Short version: I agree that these would complement each other very nicely, and for a total of $63 rather affordable for a very powerful set of applications.

Best, /Pavi


Dr Andus wrote:
>pereh wrote:
>>Hello,
>>
>>I have no in-depth knowledge of software for writing
>books, so I would really
>>be thankful for some kind of comparison of Scrivener and
>Storybook. To me, these look
>>very similar.
> >Scrivener and Storybook aren’t
>exactly in the same category, as Scrivener is a fully fledged writing software where
>you can complete your writing from beginning to end, while Storybook is for planning
>the overall structure and story lines of a novel or a play but it lacks any finer text
>editing features. As Steve said, Scrivener can be used for any kind of writing (I use it
>for academic writing) but Storybook is specifically designed for planning out
>novels and plays.
> >Having said that the two do complement each other to some extent
>and I have described in this thread how I combined both as part of an outlining
>approach:
> >http://www.outlinersoftware.com/topics/viewt/3283

 


Posted by Pavi
Nov 2, 2011 at 09:22 AM

 

Hi again,

Sorry I forgot to mention that I use a system in Ultra Recall where I flag each chapter based on if it is a draft, needs revisions, etc. using the built in flags (ie. red needs a lot of work, yellow need some work, green is done). Then I setup saved searches for each flag so that I can get a list of all chapters that need revision.

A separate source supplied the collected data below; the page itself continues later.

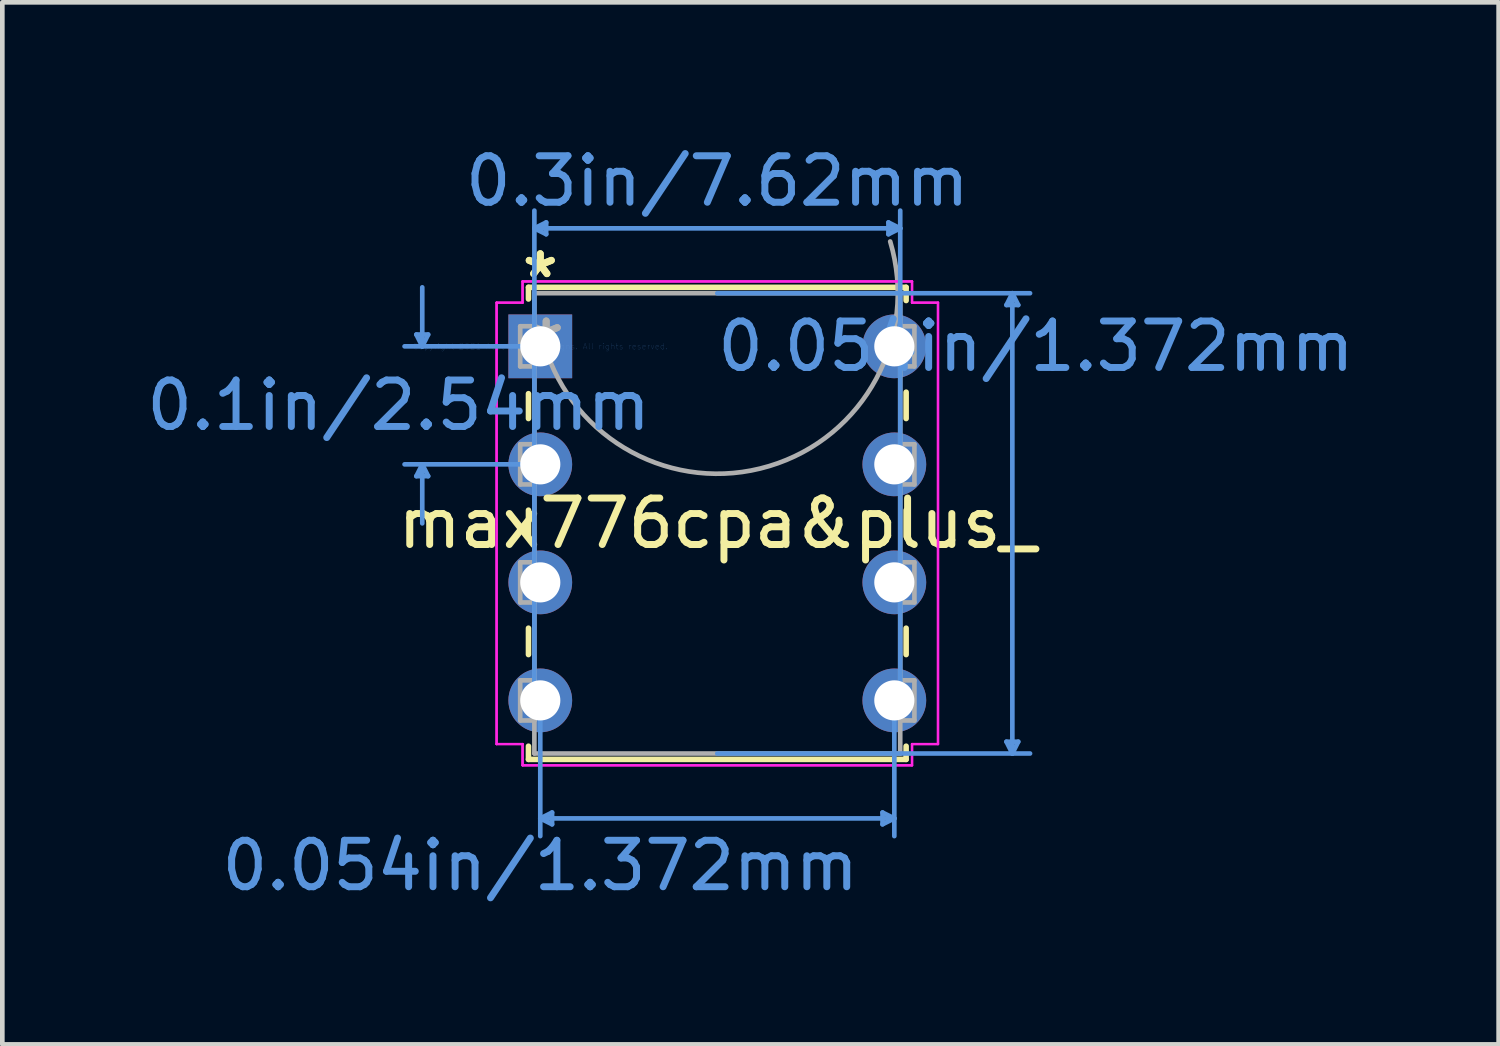
<source format=kicad_pcb>
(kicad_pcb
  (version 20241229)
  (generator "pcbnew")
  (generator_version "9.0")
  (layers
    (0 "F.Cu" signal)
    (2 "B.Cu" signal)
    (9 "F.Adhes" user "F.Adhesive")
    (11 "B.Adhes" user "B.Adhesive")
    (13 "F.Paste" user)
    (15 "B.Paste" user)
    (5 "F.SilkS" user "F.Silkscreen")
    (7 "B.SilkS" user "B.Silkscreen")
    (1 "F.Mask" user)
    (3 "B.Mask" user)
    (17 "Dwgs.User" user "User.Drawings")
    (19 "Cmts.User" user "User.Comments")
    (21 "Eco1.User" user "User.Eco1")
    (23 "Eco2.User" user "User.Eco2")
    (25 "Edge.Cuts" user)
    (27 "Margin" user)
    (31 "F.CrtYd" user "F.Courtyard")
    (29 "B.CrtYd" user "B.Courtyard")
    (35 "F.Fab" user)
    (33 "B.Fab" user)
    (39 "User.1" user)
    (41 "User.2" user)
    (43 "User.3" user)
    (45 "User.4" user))
  (footprint "max776cpa&plus_"
    (layer "F.Cu")
    (at 8.578 4.404)
    (property "Reference" "max776cpa&plus_" (at 3.81 3.81 0) (layer "F.SilkS") (effects (font (size 1 1) (thickness 0.15))))
    (attr through_hole)
    (fp_line (start -0.254 -1.27) (end -0.254 -1.019) (stroke (width 0.12) (type solid)) (layer "F.SilkS"))
    (fp_line (start -0.254 1.019) (end -0.254 1.554) (stroke (width 0.12) (type solid)) (layer "F.SilkS"))
    (fp_line (start -0.254 3.526) (end -0.254 4.094) (stroke (width 0.12) (type solid)) (layer "F.SilkS"))
    (fp_line (start -0.254 6.066) (end -0.254 6.634) (stroke (width 0.12) (type solid)) (layer "F.SilkS"))
    (fp_line (start -0.254 8.606) (end -0.254 8.89) (stroke (width 0.12) (type solid)) (layer "F.SilkS"))
    (fp_line (start -0.254 8.89) (end 7.874 8.89) (stroke (width 0.12) (type solid)) (layer "F.SilkS"))
    (fp_line (start 7.874 -1.27) (end -0.254 -1.27) (stroke (width 0.12) (type solid)) (layer "F.SilkS"))
    (fp_line (start 7.874 -0.986) (end 7.874 -1.27) (stroke (width 0.12) (type solid)) (layer "F.SilkS"))
    (fp_line (start 7.874 1.554) (end 7.874 0.986) (stroke (width 0.12) (type solid)) (layer "F.SilkS"))
    (fp_line (start 7.874 4.094) (end 7.874 3.526) (stroke (width 0.12) (type solid)) (layer "F.SilkS"))
    (fp_line (start 7.874 6.634) (end 7.874 6.066) (stroke (width 0.12) (type solid)) (layer "F.SilkS"))
    (fp_line (start 7.874 8.89) (end 7.874 8.606) (stroke (width 0.12) (type solid)) (layer "F.SilkS"))
    (fp_line (start -2.667 -0.254) (end -2.413 -0.254) (stroke (width 0.1) (type solid)) (layer "Cmts.User"))
    (fp_line (start -2.667 2.794) (end -2.413 2.794) (stroke (width 0.1) (type solid)) (layer "Cmts.User"))
    (fp_line (start -2.54 0) (end -2.667 -0.254) (stroke (width 0.1) (type solid)) (layer "Cmts.User"))
    (fp_line (start -2.54 0) (end -2.54 -1.27) (stroke (width 0.1) (type solid)) (layer "Cmts.User"))
    (fp_line (start -2.54 0) (end -2.413 -0.254) (stroke (width 0.1) (type solid)) (layer "Cmts.User"))
    (fp_line (start -2.54 2.54) (end -2.667 2.794) (stroke (width 0.1) (type solid)) (layer "Cmts.User"))
    (fp_line (start -2.54 2.54) (end -2.54 3.81) (stroke (width 0.1) (type solid)) (layer "Cmts.User"))
    (fp_line (start -2.54 2.54) (end -2.413 2.794) (stroke (width 0.1) (type solid)) (layer "Cmts.User"))
    (fp_line (start -0.127 -2.54) (end 0.127 -2.667) (stroke (width 0.1) (type solid)) (layer "Cmts.User"))
    (fp_line (start -0.127 -2.54) (end 0.127 -2.413) (stroke (width 0.1) (type solid)) (layer "Cmts.User"))
    (fp_line (start -0.127 -2.54) (end 7.747 -2.54) (stroke (width 0.1) (type solid)) (layer "Cmts.User"))
    (fp_line (start -0.127 7.62) (end -0.127 -2.921) (stroke (width 0.1) (type solid)) (layer "Cmts.User"))
    (fp_line (start 0 0) (end -2.921 0) (stroke (width 0.1) (type solid)) (layer "Cmts.User"))
    (fp_line (start 0 2.54) (end -2.921 2.54) (stroke (width 0.1) (type solid)) (layer "Cmts.User"))
    (fp_line (start 0 7.62) (end 0 10.541) (stroke (width 0.1) (type solid)) (layer "Cmts.User"))
    (fp_line (start 0 10.16) (end 0.254 10.033) (stroke (width 0.1) (type solid)) (layer "Cmts.User"))
    (fp_line (start 0 10.16) (end 0.254 10.287) (stroke (width 0.1) (type solid)) (layer "Cmts.User"))
    (fp_line (start 0 10.16) (end 7.62 10.16) (stroke (width 0.1) (type solid)) (layer "Cmts.User"))
    (fp_line (start 0.127 -2.667) (end 0.127 -2.413) (stroke (width 0.1) (type solid)) (layer "Cmts.User"))
    (fp_line (start 0.254 10.033) (end 0.254 10.287) (stroke (width 0.1) (type solid)) (layer "Cmts.User"))
    (fp_line (start 3.81 -1.143) (end 10.541 -1.143) (stroke (width 0.1) (type solid)) (layer "Cmts.User"))
    (fp_line (start 3.81 8.763) (end 10.541 8.763) (stroke (width 0.1) (type solid)) (layer "Cmts.User"))
    (fp_line (start 7.366 10.033) (end 7.366 10.287) (stroke (width 0.1) (type solid)) (layer "Cmts.User"))
    (fp_line (start 7.493 -2.667) (end 7.493 -2.413) (stroke (width 0.1) (type solid)) (layer "Cmts.User"))
    (fp_line (start 7.62 7.62) (end 7.62 10.541) (stroke (width 0.1) (type solid)) (layer "Cmts.User"))
    (fp_line (start 7.62 10.16) (end 7.366 10.033) (stroke (width 0.1) (type solid)) (layer "Cmts.User"))
    (fp_line (start 7.62 10.16) (end 7.366 10.287) (stroke (width 0.1) (type solid)) (layer "Cmts.User"))
    (fp_line (start 7.747 -2.54) (end 7.493 -2.667) (stroke (width 0.1) (type solid)) (layer "Cmts.User"))
    (fp_line (start 7.747 -2.54) (end 7.493 -2.413) (stroke (width 0.1) (type solid)) (layer "Cmts.User"))
    (fp_line (start 7.747 7.62) (end 7.747 -2.921) (stroke (width 0.1) (type solid)) (layer "Cmts.User"))
    (fp_line (start 10.033 -0.889) (end 10.287 -0.889) (stroke (width 0.1) (type solid)) (layer "Cmts.User"))
    (fp_line (start 10.033 8.509) (end 10.287 8.509) (stroke (width 0.1) (type solid)) (layer "Cmts.User"))
    (fp_line (start 10.16 -1.143) (end 10.033 -0.889) (stroke (width 0.1) (type solid)) (layer "Cmts.User"))
    (fp_line (start 10.16 -1.143) (end 10.16 8.763) (stroke (width 0.1) (type solid)) (layer "Cmts.User"))
    (fp_line (start 10.16 -1.143) (end 10.287 -0.889) (stroke (width 0.1) (type solid)) (layer "Cmts.User"))
    (fp_line (start 10.16 8.763) (end 10.033 8.509) (stroke (width 0.1) (type solid)) (layer "Cmts.User"))
    (fp_line (start 10.16 8.763) (end 10.287 8.509) (stroke (width 0.1) (type solid)) (layer "Cmts.User"))
    (fp_line (start -0.94 -0.94) (end -0.94 8.56) (stroke (width 0.05) (type solid)) (layer "F.CrtYd"))
    (fp_line (start -0.94 -0.94) (end -0.381 -0.94) (stroke (width 0.05) (type solid)) (layer "F.CrtYd"))
    (fp_line (start -0.94 8.56) (end -0.94 -0.94) (stroke (width 0.05) (type solid)) (layer "F.CrtYd"))
    (fp_line (start -0.94 8.56) (end -0.381 8.56) (stroke (width 0.05) (type solid)) (layer "F.CrtYd"))
    (fp_line (start -0.381 -1.397) (end -0.381 -0.94) (stroke (width 0.05) (type solid)) (layer "F.CrtYd"))
    (fp_line (start -0.381 -1.397) (end 8.001 -1.397) (stroke (width 0.05) (type solid)) (layer "F.CrtYd"))
    (fp_line (start -0.381 -0.94) (end -0.94 -0.94) (stroke (width 0.05) (type solid)) (layer "F.CrtYd"))
    (fp_line (start -0.381 -0.94) (end -0.381 -1.397) (stroke (width 0.05) (type solid)) (layer "F.CrtYd"))
    (fp_line (start -0.381 8.56) (end -0.94 8.56) (stroke (width 0.05) (type solid)) (layer "F.CrtYd"))
    (fp_line (start -0.381 8.56) (end -0.381 9.017) (stroke (width 0.05) (type solid)) (layer "F.CrtYd"))
    (fp_line (start -0.381 9.017) (end -0.381 8.56) (stroke (width 0.05) (type solid)) (layer "F.CrtYd"))
    (fp_line (start -0.381 9.017) (end 8.001 9.017) (stroke (width 0.05) (type solid)) (layer "F.CrtYd"))
    (fp_line (start 8.001 -1.397) (end -0.381 -1.397) (stroke (width 0.05) (type solid)) (layer "F.CrtYd"))
    (fp_line (start 8.001 -1.397) (end 8.001 -0.94) (stroke (width 0.05) (type solid)) (layer "F.CrtYd"))
    (fp_line (start 8.001 -0.94) (end 8.001 -1.397) (stroke (width 0.05) (type solid)) (layer "F.CrtYd"))
    (fp_line (start 8.001 8.56) (end 8.001 9.017) (stroke (width 0.05) (type solid)) (layer "F.CrtYd"))
    (fp_line (start 8.001 8.56) (end 8.56 8.56) (stroke (width 0.05) (type solid)) (layer "F.CrtYd"))
    (fp_line (start 8.001 9.017) (end -0.381 9.017) (stroke (width 0.05) (type solid)) (layer "F.CrtYd"))
    (fp_line (start 8.001 9.017) (end 8.001 8.56) (stroke (width 0.05) (type solid)) (layer "F.CrtYd"))
    (fp_line (start 8.56 -0.94) (end 8.001 -0.94) (stroke (width 0.05) (type solid)) (layer "F.CrtYd"))
    (fp_line (start 8.56 -0.94) (end 8.001 -0.94) (stroke (width 0.05) (type solid)) (layer "F.CrtYd"))
    (fp_line (start 8.56 -0.94) (end 8.56 8.56) (stroke (width 0.05) (type solid)) (layer "F.CrtYd"))
    (fp_line (start 8.56 8.56) (end 8.001 8.56) (stroke (width 0.05) (type solid)) (layer "F.CrtYd"))
    (fp_line (start 8.56 8.56) (end 8.56 -0.94) (stroke (width 0.05) (type solid)) (layer "F.CrtYd"))
    (fp_line (start -0.432 -0.432) (end -0.432 0.432) (stroke (width 0.1) (type solid)) (layer "F.Fab"))
    (fp_line (start -0.432 0.432) (end -0.127 0.432) (stroke (width 0.1) (type solid)) (layer "F.Fab"))
    (fp_line (start -0.432 2.108) (end -0.432 2.972) (stroke (width 0.1) (type solid)) (layer "F.Fab"))
    (fp_line (start -0.432 2.972) (end -0.127 2.972) (stroke (width 0.1) (type solid)) (layer "F.Fab"))
    (fp_line (start -0.432 4.648) (end -0.432 5.512) (stroke (width 0.1) (type solid)) (layer "F.Fab"))
    (fp_line (start -0.432 5.512) (end -0.127 5.512) (stroke (width 0.1) (type solid)) (layer "F.Fab"))
    (fp_line (start -0.432 7.188) (end -0.432 8.052) (stroke (width 0.1) (type solid)) (layer "F.Fab"))
    (fp_line (start -0.432 8.052) (end -0.127 8.052) (stroke (width 0.1) (type solid)) (layer "F.Fab"))
    (fp_line (start -0.127 -1.143) (end -0.127 8.763) (stroke (width 0.1) (type solid)) (layer "F.Fab"))
    (fp_line (start -0.127 -0.432) (end -0.432 -0.432) (stroke (width 0.1) (type solid)) (layer "F.Fab"))
    (fp_line (start -0.127 0.432) (end -0.127 -0.432) (stroke (width 0.1) (type solid)) (layer "F.Fab"))
    (fp_line (start -0.127 2.108) (end -0.432 2.108) (stroke (width 0.1) (type solid)) (layer "F.Fab"))
    (fp_line (start -0.127 2.972) (end -0.127 2.108) (stroke (width 0.1) (type solid)) (layer "F.Fab"))
    (fp_line (start -0.127 4.648) (end -0.432 4.648) (stroke (width 0.1) (type solid)) (layer "F.Fab"))
    (fp_line (start -0.127 5.512) (end -0.127 4.648) (stroke (width 0.1) (type solid)) (layer "F.Fab"))
    (fp_line (start -0.127 7.188) (end -0.432 7.188) (stroke (width 0.1) (type solid)) (layer "F.Fab"))
    (fp_line (start -0.127 8.052) (end -0.127 7.188) (stroke (width 0.1) (type solid)) (layer "F.Fab"))
    (fp_line (start -0.127 8.763) (end 7.747 8.763) (stroke (width 0.1) (type solid)) (layer "F.Fab"))
    (fp_line (start 7.747 -1.143) (end -0.127 -1.143) (stroke (width 0.1) (type solid)) (layer "F.Fab"))
    (fp_line (start 7.747 -0.432) (end 7.747 0.432) (stroke (width 0.1) (type solid)) (layer "F.Fab"))
    (fp_line (start 7.747 0.432) (end 8.052 0.432) (stroke (width 0.1) (type solid)) (layer "F.Fab"))
    (fp_line (start 7.747 2.108) (end 7.747 2.972) (stroke (width 0.1) (type solid)) (layer "F.Fab"))
    (fp_line (start 7.747 2.972) (end 8.052 2.972) (stroke (width 0.1) (type solid)) (layer "F.Fab"))
    (fp_line (start 7.747 4.648) (end 7.747 5.512) (stroke (width 0.1) (type solid)) (layer "F.Fab"))
    (fp_line (start 7.747 5.512) (end 8.052 5.512) (stroke (width 0.1) (type solid)) (layer "F.Fab"))
    (fp_line (start 7.747 7.188) (end 7.747 8.052) (stroke (width 0.1) (type solid)) (layer "F.Fab"))
    (fp_line (start 7.747 8.052) (end 8.052 8.052) (stroke (width 0.1) (type solid)) (layer "F.Fab"))
    (fp_line (start 7.747 8.763) (end 7.747 -1.143) (stroke (width 0.1) (type solid)) (layer "F.Fab"))
    (fp_line (start 8.052 -0.432) (end 7.747 -0.432) (stroke (width 0.1) (type solid)) (layer "F.Fab"))
    (fp_line (start 8.052 0.432) (end 8.052 -0.432) (stroke (width 0.1) (type solid)) (layer "F.Fab"))
    (fp_line (start 8.052 2.108) (end 7.747 2.108) (stroke (width 0.1) (type solid)) (layer "F.Fab"))
    (fp_line (start 8.052 2.972) (end 8.052 2.108) (stroke (width 0.1) (type solid)) (layer "F.Fab"))
    (fp_line (start 8.052 4.648) (end 7.747 4.648) (stroke (width 0.1) (type solid)) (layer "F.Fab"))
    (fp_line (start 8.052 5.512) (end 8.052 4.648) (stroke (width 0.1) (type solid)) (layer "F.Fab"))
    (fp_line (start 8.052 7.188) (end 7.747 7.188) (stroke (width 0.1) (type solid)) (layer "F.Fab"))
    (fp_line (start 8.052 8.052) (end 8.052 7.188) (stroke (width 0.1) (type solid)) (layer "F.Fab"))
    (fp_arc (start 7.530968 -2.256968) (mid 4.923968 2.577968) (end 0.089032 -0.029032) (stroke (width 0.1) (type solid)) (layer "F.Fab"))
    (fp_text user "*" (at 0 -1.448 0) (layer "F.SilkS") (effects (font (size 1 1) (thickness 0.15))))
    (fp_text user "*" (at 0 -1.448 0) (layer "F.SilkS") (effects (font (size 1 1) (thickness 0.15))))
    (fp_text user "0.054in/1.372mm" (at 10.668 0 0) (layer "Cmts.User") (effects (font (size 1 1) (thickness 0.15))))
    (fp_text user "Copyright 2021 Accelerated Designs. All rights reserved." (at 0 0 0) (layer "Cmts.User") (effects (font (size 0.127 0.127) (thickness 0.002))))
    (fp_text user "0.054in/1.372mm" (at 0 11.176 0) (layer "Cmts.User") (effects (font (size 1 1) (thickness 0.15))))
    (fp_text user "0.3in/7.62mm" (at 3.81 -3.556 0) (layer "Cmts.User") (effects (font (size 1 1) (thickness 0.15))))
    (fp_text user "0.1in/2.54mm" (at -3.048 1.27 0) (layer "Cmts.User") (effects (font (size 1 1) (thickness 0.15))))
    (fp_text user "*" (at 0.127 0 0) (layer "F.Fab") (effects (font (size 1 1) (thickness 0.15))))
    (fp_text user "*" (at 0.127 0 0) (layer "F.Fab") (effects (font (size 1 1) (thickness 0.15))))
    (pad "1" thru_hole rect (at 0 0) (size 1.372 1.372) (drill 0.864) (layers "*.Cu" "*.Mask"))
    (pad "2" thru_hole circle (at 0 2.54) (size 1.372 1.372) (drill 0.864) (layers "*.Cu" "*.Mask"))
    (pad "3" thru_hole circle (at 0 5.08) (size 1.372 1.372) (drill 0.864) (layers "*.Cu" "*.Mask"))
    (pad "4" thru_hole circle (at 0 7.62) (size 1.372 1.372) (drill 0.864) (layers "*.Cu" "*.Mask"))
    (pad "5" thru_hole circle (at 7.62 7.62) (size 1.372 1.372) (drill 0.864) (layers "*.Cu" "*.Mask"))
    (pad "6" thru_hole circle (at 7.62 5.08) (size 1.372 1.372) (drill 0.864) (layers "*.Cu" "*.Mask"))
    (pad "7" thru_hole circle (at 7.62 2.54) (size 1.372 1.372) (drill 0.864) (layers "*.Cu" "*.Mask"))
    (pad "8" thru_hole circle (at 7.62 0) (size 1.372 1.372) (drill 0.864) (layers "*.Cu" "*.Mask")))
  (gr_rect
    (start -3 -3)
    (end 29.204 19.428)
    (stroke (width 0.1) (type default))
    (fill no)
    (layer "Edge.Cuts")))
</source>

Lastly, using a VBA macro in word, it is easy to merge all the documents. You just have all word documents embedded within an UR node, like “Manuscript”, and export that to a given folder (that export can be saved). Open word and run the macro, and the whole job is done. So it is a two step process, but very fast and keeps the navigation pane for the merged document. The only two considerations are that 1) it seems to take documents in alphabetical order, so I use “A_title” and “Chapter 1”, “Chapter 2” to keep the ordering, and 2) you need to delete the files if you do it again so that there are not duplicates. I plan to do this only very infrequently, but it is good to have.

This method also has the added awesomeness that you can use a citation manager (I use Mendeley) in each individual document, and then at the end have a “References document” that will update after you export. Hence, you can use this to manage chapters of a thesis, for example, which you have a lot of PubMed citations for in Mendeley. I believe that Scrivener lacks Mendeley or Zotero integration.

Here is a link with the VBA instructions: http://www.addictivetips.com/microsoft-office/merge-multiple-word-2010-documents/
Please pay attention to the comments that mention that you need to change the quotes to “” instead of ?? and add \ after the path.

Best, /Pavi

 


Posted by Alexander Deliyannis
Nov 3, 2011 at 07:54 PM

 

Pavi wrote:
> Lastly, using a VBA macro in word, it is easy to merge all the documents.

Thanks this seems really very useful. For reference, I post here the (updated) link to Chapter by Chapter http://sites.google.com/site/sebberthet/chapter-by-chapter a freeware tool which I’ve used successfully in the past for merging Word documents. I do not know its citations performance, but it is easy and convenient to use.